[Given records — start]

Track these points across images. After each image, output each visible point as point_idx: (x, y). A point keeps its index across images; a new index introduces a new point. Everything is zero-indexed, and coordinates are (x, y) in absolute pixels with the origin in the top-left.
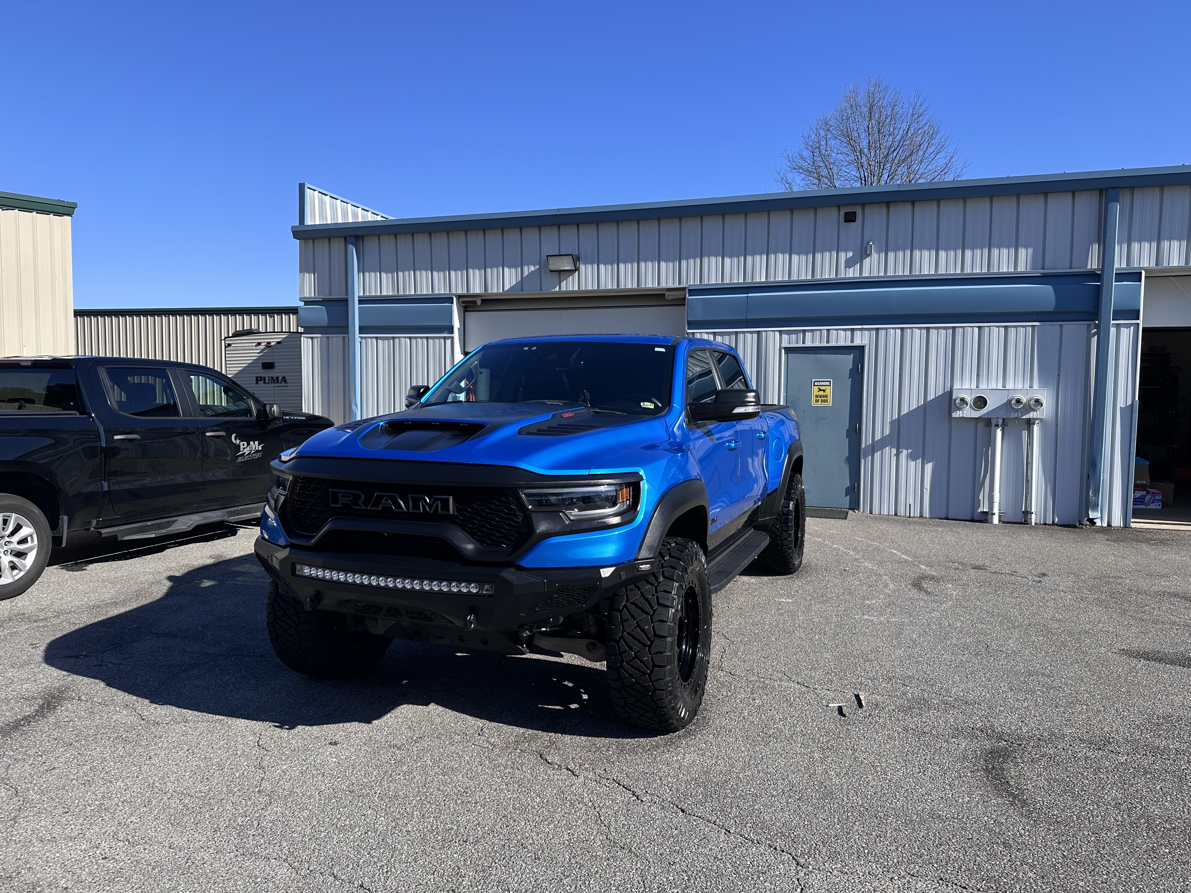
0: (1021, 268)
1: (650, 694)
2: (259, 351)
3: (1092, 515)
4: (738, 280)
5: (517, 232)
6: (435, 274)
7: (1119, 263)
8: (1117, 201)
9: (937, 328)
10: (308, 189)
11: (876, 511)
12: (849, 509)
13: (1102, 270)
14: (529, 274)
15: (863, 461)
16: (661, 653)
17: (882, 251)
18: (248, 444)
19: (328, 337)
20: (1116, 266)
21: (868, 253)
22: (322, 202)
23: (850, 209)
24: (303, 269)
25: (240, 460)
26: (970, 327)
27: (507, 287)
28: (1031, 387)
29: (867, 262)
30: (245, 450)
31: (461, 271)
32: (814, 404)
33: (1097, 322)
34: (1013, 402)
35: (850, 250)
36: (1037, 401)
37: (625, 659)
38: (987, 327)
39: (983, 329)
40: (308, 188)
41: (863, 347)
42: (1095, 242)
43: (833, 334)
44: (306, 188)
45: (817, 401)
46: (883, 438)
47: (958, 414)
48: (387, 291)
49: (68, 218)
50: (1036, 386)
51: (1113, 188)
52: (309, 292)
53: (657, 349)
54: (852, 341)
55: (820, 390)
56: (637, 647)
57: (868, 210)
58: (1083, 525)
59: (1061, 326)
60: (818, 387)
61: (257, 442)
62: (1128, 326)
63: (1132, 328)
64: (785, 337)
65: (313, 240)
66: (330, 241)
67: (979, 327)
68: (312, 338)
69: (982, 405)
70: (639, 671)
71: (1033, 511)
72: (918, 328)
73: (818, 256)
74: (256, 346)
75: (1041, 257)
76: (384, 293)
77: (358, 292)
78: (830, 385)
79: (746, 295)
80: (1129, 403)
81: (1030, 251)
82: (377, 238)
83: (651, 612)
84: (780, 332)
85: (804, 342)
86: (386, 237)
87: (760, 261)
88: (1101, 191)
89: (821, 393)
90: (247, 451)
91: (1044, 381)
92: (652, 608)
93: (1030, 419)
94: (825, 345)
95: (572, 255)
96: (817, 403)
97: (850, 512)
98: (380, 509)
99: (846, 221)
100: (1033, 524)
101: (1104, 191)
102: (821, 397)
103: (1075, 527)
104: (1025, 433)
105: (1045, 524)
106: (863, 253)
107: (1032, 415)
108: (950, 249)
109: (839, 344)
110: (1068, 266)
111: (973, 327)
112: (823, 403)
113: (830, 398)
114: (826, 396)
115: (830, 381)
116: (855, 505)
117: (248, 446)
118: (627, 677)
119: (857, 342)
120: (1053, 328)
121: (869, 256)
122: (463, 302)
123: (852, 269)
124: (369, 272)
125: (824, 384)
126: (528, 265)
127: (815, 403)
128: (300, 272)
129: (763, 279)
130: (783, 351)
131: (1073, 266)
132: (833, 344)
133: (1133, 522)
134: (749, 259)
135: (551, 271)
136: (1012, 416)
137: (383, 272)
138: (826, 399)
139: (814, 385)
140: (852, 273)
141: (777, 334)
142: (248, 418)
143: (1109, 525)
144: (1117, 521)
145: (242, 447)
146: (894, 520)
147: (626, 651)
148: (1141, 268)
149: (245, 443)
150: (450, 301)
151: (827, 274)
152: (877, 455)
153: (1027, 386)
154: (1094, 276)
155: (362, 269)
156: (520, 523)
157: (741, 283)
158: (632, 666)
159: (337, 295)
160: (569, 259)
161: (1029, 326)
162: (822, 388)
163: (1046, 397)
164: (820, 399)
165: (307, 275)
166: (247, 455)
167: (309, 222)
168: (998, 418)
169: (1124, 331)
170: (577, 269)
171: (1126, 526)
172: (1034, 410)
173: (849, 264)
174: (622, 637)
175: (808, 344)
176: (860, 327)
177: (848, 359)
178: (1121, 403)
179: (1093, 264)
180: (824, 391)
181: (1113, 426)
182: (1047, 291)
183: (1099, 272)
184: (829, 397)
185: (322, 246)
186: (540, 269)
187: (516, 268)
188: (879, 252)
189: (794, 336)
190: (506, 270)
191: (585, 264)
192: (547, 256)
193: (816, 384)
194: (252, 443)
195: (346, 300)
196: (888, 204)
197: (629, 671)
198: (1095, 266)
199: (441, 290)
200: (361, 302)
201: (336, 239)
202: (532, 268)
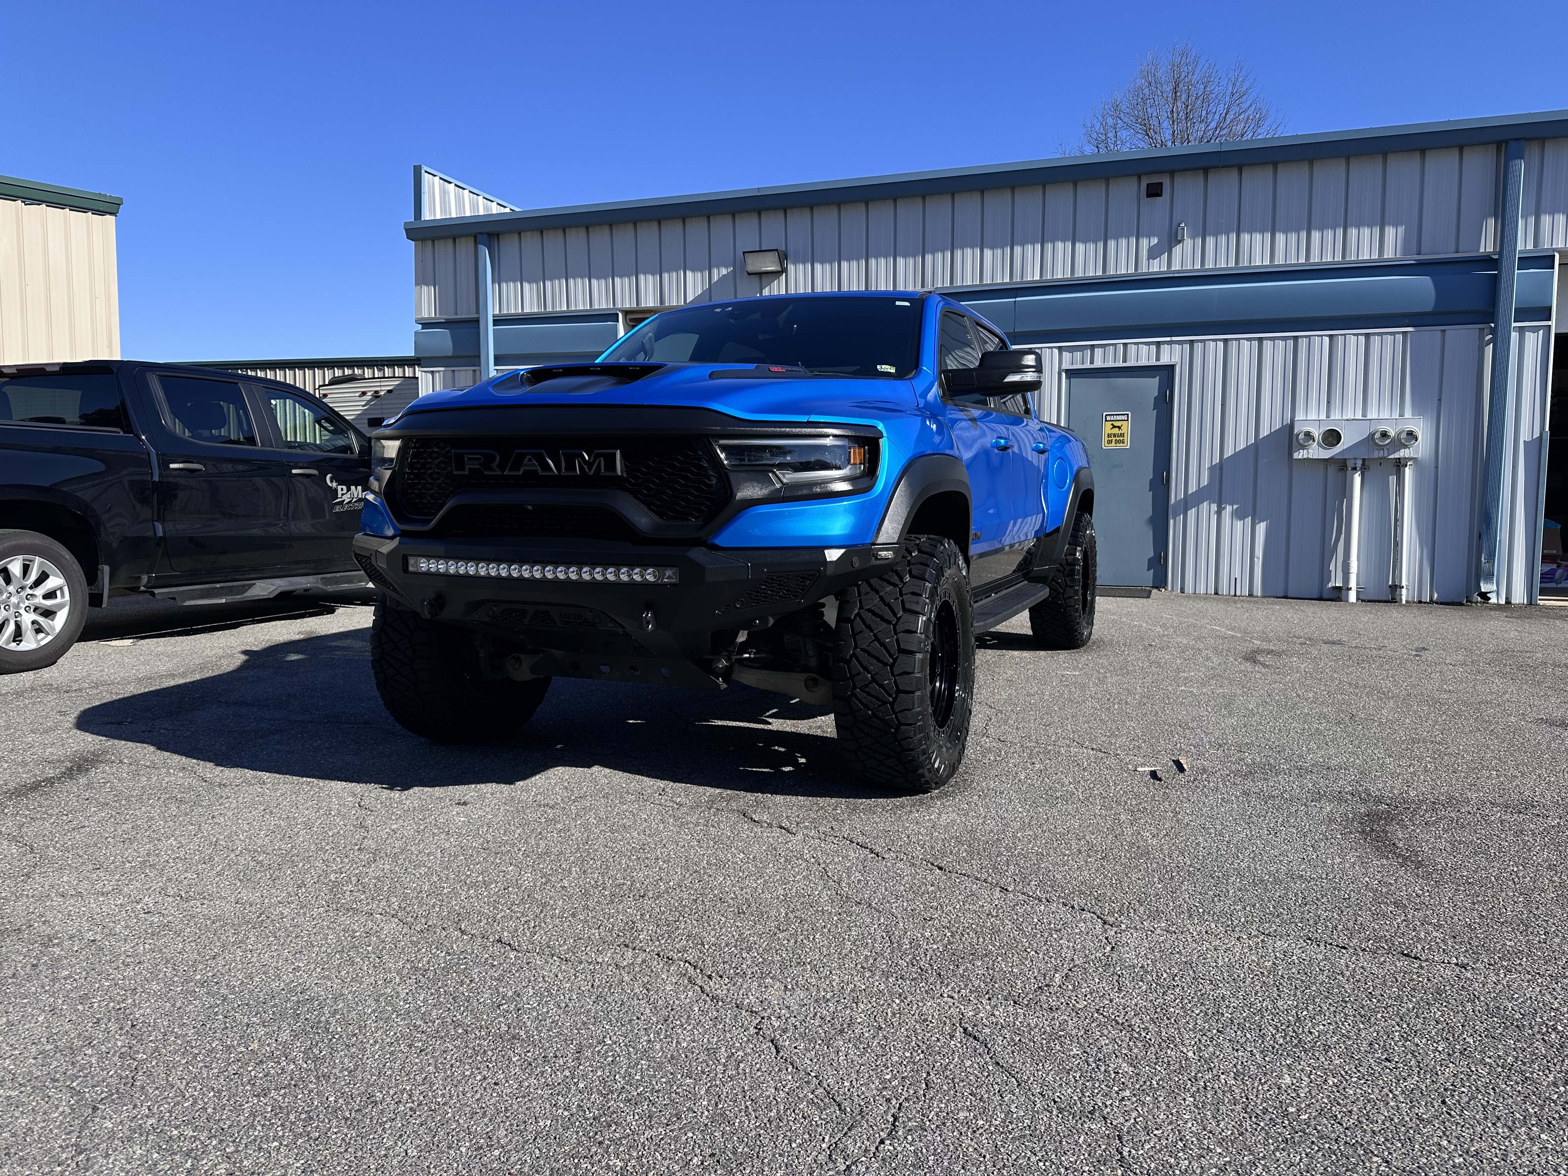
0: (1389, 254)
1: (893, 730)
2: (364, 403)
3: (1484, 588)
4: (1002, 279)
5: (703, 223)
6: (594, 282)
7: (1524, 244)
8: (1522, 157)
9: (1273, 339)
10: (426, 174)
11: (1189, 589)
12: (1153, 587)
13: (1501, 253)
14: (720, 279)
15: (1171, 522)
16: (908, 673)
17: (1198, 236)
18: (349, 490)
19: (454, 371)
20: (1520, 246)
21: (1179, 238)
22: (444, 192)
23: (1155, 179)
24: (420, 280)
25: (337, 509)
26: (1318, 336)
27: (690, 298)
28: (1402, 415)
29: (1177, 250)
30: (344, 497)
31: (629, 277)
32: (1105, 446)
33: (1493, 325)
34: (1377, 436)
35: (1154, 235)
36: (1411, 435)
37: (859, 685)
38: (1341, 335)
39: (1335, 338)
40: (426, 172)
41: (1172, 367)
42: (1490, 216)
43: (1132, 349)
44: (423, 171)
45: (1110, 442)
46: (1200, 491)
47: (1301, 454)
48: (531, 307)
49: (110, 219)
50: (1408, 414)
51: (1517, 140)
52: (428, 311)
53: (898, 303)
54: (1158, 359)
55: (1114, 427)
56: (874, 666)
57: (1178, 180)
58: (1471, 602)
59: (1443, 331)
60: (1111, 423)
61: (359, 488)
62: (1535, 329)
63: (1541, 332)
64: (1066, 355)
65: (433, 241)
66: (455, 242)
67: (1331, 336)
68: (432, 373)
69: (1335, 442)
70: (878, 699)
71: (1404, 583)
72: (1247, 339)
73: (1112, 244)
74: (360, 396)
75: (1416, 238)
76: (527, 310)
77: (492, 310)
78: (1128, 420)
79: (1014, 300)
80: (1537, 434)
81: (1401, 230)
82: (516, 236)
83: (894, 621)
84: (1060, 348)
85: (1092, 362)
86: (528, 234)
87: (1032, 252)
88: (1499, 144)
89: (1116, 431)
90: (346, 498)
91: (1419, 407)
92: (895, 614)
93: (1399, 459)
94: (1120, 364)
95: (777, 250)
96: (1110, 445)
97: (1154, 591)
98: (521, 473)
99: (1149, 195)
100: (1404, 602)
101: (1504, 144)
102: (1115, 435)
103: (1461, 604)
104: (1393, 479)
105: (1420, 602)
106: (1172, 239)
107: (1403, 453)
108: (1291, 231)
109: (1140, 364)
110: (1453, 249)
111: (1322, 336)
112: (1118, 444)
113: (1128, 439)
114: (1122, 435)
115: (1128, 415)
116: (1160, 582)
117: (348, 491)
118: (861, 709)
119: (1165, 360)
120: (1432, 334)
121: (1180, 242)
122: (631, 320)
123: (1156, 261)
124: (507, 282)
125: (1119, 418)
126: (718, 268)
127: (1106, 444)
128: (416, 284)
129: (1037, 277)
130: (1064, 375)
131: (1461, 249)
132: (1131, 363)
133: (1540, 600)
134: (1018, 249)
135: (749, 274)
136: (1376, 456)
137: (525, 281)
138: (1121, 439)
139: (1106, 420)
140: (1157, 267)
141: (1056, 351)
142: (348, 455)
143: (1508, 602)
144: (1519, 596)
145: (340, 493)
146: (1214, 599)
147: (859, 674)
148: (1554, 250)
149: (344, 487)
150: (614, 317)
151: (1123, 268)
152: (1192, 513)
153: (1396, 415)
154: (1488, 262)
155: (498, 279)
156: (714, 486)
157: (1006, 284)
158: (868, 693)
159: (464, 314)
160: (774, 257)
161: (1398, 333)
162: (1116, 424)
163: (1422, 428)
164: (1114, 439)
165: (425, 288)
166: (347, 503)
167: (427, 216)
168: (1355, 459)
169: (1530, 337)
170: (784, 270)
171: (1531, 603)
172: (1406, 447)
173: (1153, 254)
174: (854, 655)
175: (1098, 364)
176: (1168, 339)
177: (1152, 384)
178: (1525, 436)
179: (1487, 246)
180: (1119, 428)
181: (1514, 467)
182: (1424, 283)
183: (1496, 257)
184: (1126, 435)
185: (445, 249)
186: (734, 271)
187: (702, 271)
188: (1193, 237)
189: (1079, 354)
190: (689, 274)
191: (795, 263)
192: (744, 253)
193: (1108, 418)
194: (353, 488)
195: (477, 321)
196: (1206, 170)
197: (864, 701)
198: (1490, 249)
199: (602, 304)
200: (496, 322)
201: (463, 239)
202: (724, 271)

[Given records — finish]

:: Task directions ::
Reproduce the listing from its opening line up to and including the line that contains "127: (815, 403)", keeping each line identical and omitting the pictures.

:: Response ::
Track these points across images. After each image, output each visible point as point_idx: (x, y). A point keeps its index across images; a new index introduces a new point. Everything is zero-indexed, and coordinates are (x, y) in absolute pixels with the origin in the top-left.
0: (1021, 268)
1: (650, 694)
2: (259, 351)
3: (1092, 515)
4: (738, 280)
5: (517, 232)
6: (435, 274)
7: (1119, 263)
8: (1117, 201)
9: (937, 328)
10: (308, 189)
11: (876, 511)
12: (849, 509)
13: (1102, 270)
14: (529, 274)
15: (863, 461)
16: (661, 653)
17: (882, 251)
18: (248, 444)
19: (328, 337)
20: (1116, 266)
21: (868, 253)
22: (322, 202)
23: (850, 209)
24: (303, 269)
25: (240, 460)
26: (970, 327)
27: (507, 287)
28: (1031, 387)
29: (867, 262)
30: (245, 450)
31: (461, 271)
32: (814, 404)
33: (1097, 322)
34: (1013, 402)
35: (850, 250)
36: (1037, 401)
37: (625, 659)
38: (987, 327)
39: (983, 329)
40: (308, 188)
41: (863, 347)
42: (1095, 242)
43: (833, 334)
44: (306, 188)
45: (817, 401)
46: (883, 438)
47: (958, 414)
48: (387, 291)
49: (68, 218)
50: (1036, 386)
51: (1113, 188)
52: (309, 292)
53: (657, 349)
54: (852, 341)
55: (820, 390)
56: (637, 647)
57: (868, 210)
58: (1083, 525)
59: (1061, 326)
60: (818, 387)
61: (257, 442)
62: (1128, 326)
63: (1132, 328)
64: (785, 337)
65: (313, 240)
66: (330, 241)
67: (979, 327)
68: (312, 338)
69: (982, 405)
70: (639, 671)
71: (1033, 511)
72: (918, 328)
73: (818, 256)
74: (256, 346)
75: (1041, 257)
76: (384, 293)
77: (358, 292)
78: (830, 385)
79: (746, 295)
80: (1129, 403)
81: (1030, 251)
82: (377, 238)
83: (651, 612)
84: (780, 332)
85: (804, 342)
86: (386, 237)
87: (760, 261)
88: (1101, 191)
89: (821, 393)
90: (247, 451)
91: (1044, 381)
92: (652, 608)
93: (1030, 419)
94: (825, 345)
95: (572, 255)
96: (817, 403)
97: (850, 512)
98: (380, 509)
99: (846, 221)
100: (1033, 524)
101: (1104, 191)
102: (821, 397)
103: (1075, 527)
104: (1025, 433)
105: (1045, 524)
106: (863, 253)
107: (1032, 415)
108: (950, 249)
109: (839, 344)
110: (1068, 266)
111: (973, 327)
112: (823, 403)
113: (830, 398)
114: (826, 396)
115: (830, 381)
116: (855, 505)
117: (248, 446)
118: (627, 677)
119: (857, 342)
120: (1053, 328)
121: (869, 256)
122: (463, 302)
123: (852, 269)
124: (369, 272)
125: (824, 384)
126: (528, 265)
127: (815, 403)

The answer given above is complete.